(Dataset items)
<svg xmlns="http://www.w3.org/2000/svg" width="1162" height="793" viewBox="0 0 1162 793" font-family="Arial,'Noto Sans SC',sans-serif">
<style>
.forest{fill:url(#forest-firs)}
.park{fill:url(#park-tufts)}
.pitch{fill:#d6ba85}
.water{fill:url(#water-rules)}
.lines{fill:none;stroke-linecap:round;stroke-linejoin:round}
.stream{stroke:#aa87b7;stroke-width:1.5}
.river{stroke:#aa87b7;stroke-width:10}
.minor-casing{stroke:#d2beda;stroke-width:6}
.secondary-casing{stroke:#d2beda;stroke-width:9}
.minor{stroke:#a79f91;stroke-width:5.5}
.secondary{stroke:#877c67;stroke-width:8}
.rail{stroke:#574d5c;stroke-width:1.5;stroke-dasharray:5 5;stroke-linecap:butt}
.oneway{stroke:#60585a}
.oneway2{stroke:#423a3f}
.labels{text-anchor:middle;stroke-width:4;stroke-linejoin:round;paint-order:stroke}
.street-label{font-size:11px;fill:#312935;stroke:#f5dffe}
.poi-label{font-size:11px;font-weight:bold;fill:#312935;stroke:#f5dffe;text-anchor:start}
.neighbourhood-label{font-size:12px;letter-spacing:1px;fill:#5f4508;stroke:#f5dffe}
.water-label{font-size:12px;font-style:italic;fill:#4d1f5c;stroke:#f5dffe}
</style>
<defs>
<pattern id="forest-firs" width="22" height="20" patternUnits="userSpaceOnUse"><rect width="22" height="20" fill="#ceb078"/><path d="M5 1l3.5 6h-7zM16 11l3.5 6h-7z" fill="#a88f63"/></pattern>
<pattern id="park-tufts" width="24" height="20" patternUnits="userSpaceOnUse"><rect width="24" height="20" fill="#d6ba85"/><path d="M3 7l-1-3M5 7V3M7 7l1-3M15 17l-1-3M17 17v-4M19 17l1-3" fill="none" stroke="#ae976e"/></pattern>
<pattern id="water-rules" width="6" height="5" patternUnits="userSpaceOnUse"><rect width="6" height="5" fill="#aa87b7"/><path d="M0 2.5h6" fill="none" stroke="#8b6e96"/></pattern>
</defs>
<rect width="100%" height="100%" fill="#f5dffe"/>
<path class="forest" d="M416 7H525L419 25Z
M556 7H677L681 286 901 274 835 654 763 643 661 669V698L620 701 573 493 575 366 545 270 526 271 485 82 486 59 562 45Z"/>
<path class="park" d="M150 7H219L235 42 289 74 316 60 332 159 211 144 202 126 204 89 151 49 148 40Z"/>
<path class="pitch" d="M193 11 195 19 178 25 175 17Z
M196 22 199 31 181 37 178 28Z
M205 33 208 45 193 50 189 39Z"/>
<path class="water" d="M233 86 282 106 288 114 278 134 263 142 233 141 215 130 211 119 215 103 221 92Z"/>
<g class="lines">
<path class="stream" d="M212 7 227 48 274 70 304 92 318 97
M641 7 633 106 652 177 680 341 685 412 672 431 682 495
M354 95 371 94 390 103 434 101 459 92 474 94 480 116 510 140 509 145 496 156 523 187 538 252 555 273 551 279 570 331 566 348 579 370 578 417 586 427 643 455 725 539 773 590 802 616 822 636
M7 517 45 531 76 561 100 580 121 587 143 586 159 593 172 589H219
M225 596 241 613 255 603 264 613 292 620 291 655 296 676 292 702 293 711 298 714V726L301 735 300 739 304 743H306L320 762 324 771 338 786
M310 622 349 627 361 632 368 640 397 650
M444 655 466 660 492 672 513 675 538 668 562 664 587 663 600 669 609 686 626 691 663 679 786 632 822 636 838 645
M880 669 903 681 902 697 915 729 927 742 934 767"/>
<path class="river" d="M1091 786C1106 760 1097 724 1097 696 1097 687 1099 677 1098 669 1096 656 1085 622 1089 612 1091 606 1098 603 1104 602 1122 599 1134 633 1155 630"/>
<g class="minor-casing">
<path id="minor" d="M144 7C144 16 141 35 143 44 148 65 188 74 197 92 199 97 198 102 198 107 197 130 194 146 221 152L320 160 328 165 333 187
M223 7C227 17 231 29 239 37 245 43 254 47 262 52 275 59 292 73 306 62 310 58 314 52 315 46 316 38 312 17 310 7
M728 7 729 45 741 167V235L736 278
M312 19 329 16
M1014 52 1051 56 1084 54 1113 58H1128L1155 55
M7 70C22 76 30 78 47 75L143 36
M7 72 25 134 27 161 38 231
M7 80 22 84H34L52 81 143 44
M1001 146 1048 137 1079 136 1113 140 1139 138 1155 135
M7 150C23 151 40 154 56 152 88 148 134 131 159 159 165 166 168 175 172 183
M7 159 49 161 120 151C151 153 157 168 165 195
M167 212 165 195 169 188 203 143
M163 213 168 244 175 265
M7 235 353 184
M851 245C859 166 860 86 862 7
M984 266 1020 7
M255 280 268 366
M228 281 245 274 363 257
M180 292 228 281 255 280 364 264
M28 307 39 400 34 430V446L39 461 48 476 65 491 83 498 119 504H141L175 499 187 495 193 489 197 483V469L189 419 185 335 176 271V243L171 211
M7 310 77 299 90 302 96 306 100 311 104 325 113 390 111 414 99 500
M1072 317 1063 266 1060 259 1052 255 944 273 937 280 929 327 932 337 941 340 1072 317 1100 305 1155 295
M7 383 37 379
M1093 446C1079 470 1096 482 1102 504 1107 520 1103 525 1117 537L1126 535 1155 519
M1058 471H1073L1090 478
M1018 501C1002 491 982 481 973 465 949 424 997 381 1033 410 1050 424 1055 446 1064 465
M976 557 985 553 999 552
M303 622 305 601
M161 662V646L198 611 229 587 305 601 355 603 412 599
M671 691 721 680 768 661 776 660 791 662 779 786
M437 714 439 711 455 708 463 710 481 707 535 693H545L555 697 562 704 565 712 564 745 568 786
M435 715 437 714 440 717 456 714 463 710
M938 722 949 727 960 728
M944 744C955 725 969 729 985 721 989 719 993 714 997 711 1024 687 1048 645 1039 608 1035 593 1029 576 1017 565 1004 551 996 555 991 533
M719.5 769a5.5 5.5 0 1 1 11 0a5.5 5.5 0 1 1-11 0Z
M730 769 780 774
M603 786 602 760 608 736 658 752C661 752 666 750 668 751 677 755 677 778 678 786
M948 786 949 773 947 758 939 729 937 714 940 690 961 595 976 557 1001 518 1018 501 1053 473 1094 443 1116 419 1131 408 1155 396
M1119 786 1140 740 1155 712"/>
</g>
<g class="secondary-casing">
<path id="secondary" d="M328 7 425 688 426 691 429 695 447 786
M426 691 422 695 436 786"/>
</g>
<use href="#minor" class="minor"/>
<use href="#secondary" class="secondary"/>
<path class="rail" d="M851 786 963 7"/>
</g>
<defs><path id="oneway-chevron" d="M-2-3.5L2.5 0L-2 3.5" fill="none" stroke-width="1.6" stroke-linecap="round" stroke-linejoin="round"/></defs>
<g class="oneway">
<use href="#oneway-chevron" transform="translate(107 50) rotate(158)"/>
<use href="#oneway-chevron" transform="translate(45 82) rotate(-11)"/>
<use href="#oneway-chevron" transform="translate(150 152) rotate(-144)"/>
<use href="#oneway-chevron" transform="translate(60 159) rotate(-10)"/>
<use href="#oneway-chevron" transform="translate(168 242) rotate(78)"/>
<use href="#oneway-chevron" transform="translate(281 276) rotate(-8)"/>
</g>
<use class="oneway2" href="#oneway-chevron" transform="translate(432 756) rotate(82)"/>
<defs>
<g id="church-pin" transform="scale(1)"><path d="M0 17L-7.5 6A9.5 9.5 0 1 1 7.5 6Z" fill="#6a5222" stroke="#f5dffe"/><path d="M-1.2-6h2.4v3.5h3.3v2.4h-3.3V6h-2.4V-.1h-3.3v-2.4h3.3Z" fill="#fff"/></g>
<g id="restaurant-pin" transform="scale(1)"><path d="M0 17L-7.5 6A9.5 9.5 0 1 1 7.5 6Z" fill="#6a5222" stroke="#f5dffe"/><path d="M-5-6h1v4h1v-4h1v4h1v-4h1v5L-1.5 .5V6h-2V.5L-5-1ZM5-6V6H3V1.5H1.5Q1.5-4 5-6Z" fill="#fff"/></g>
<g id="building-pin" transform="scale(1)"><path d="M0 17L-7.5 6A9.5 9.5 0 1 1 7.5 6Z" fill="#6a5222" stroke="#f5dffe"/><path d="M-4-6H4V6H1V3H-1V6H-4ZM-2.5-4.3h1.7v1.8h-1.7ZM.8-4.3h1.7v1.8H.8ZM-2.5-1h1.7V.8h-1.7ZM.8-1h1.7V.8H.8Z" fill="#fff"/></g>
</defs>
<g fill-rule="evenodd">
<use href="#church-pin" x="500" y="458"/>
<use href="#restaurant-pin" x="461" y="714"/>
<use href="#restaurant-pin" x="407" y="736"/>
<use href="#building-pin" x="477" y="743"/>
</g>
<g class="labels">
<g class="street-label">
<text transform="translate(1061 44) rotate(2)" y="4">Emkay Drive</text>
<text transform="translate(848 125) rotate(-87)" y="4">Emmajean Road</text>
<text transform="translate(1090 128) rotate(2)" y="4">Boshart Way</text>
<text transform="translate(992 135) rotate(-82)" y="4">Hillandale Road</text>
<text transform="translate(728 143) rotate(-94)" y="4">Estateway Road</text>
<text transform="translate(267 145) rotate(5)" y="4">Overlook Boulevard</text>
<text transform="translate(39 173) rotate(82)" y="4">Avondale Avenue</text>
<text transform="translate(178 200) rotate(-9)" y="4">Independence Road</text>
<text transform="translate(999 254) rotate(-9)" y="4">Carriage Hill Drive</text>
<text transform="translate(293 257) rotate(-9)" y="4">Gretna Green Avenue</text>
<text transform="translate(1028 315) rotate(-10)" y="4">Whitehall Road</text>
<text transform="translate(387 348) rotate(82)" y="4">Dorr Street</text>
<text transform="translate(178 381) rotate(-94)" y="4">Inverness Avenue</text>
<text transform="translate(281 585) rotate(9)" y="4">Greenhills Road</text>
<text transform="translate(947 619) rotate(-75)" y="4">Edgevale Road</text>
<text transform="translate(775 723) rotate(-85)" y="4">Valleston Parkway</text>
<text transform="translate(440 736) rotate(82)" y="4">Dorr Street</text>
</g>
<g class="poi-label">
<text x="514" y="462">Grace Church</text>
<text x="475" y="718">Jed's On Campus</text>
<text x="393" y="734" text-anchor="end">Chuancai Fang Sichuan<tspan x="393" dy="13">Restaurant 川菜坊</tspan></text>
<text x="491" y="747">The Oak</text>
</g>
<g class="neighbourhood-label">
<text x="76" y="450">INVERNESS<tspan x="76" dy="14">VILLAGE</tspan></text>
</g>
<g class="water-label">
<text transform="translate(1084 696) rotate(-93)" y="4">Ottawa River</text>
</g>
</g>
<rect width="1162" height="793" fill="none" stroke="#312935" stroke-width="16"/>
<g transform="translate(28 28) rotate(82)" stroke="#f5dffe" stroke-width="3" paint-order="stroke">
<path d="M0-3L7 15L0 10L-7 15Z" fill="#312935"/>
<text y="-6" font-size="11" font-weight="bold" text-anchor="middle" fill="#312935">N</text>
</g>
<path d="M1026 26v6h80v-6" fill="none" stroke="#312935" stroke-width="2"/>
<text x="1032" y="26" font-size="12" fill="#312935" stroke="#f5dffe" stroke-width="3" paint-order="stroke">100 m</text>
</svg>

* WORK TASK *
Look through the entries above. Extract each line with the word "labels".

* TASK RESULT *
.labels{text-anchor:middle;stroke-width:4;stroke-linejoin:round;paint-order:stroke}
<g class="labels">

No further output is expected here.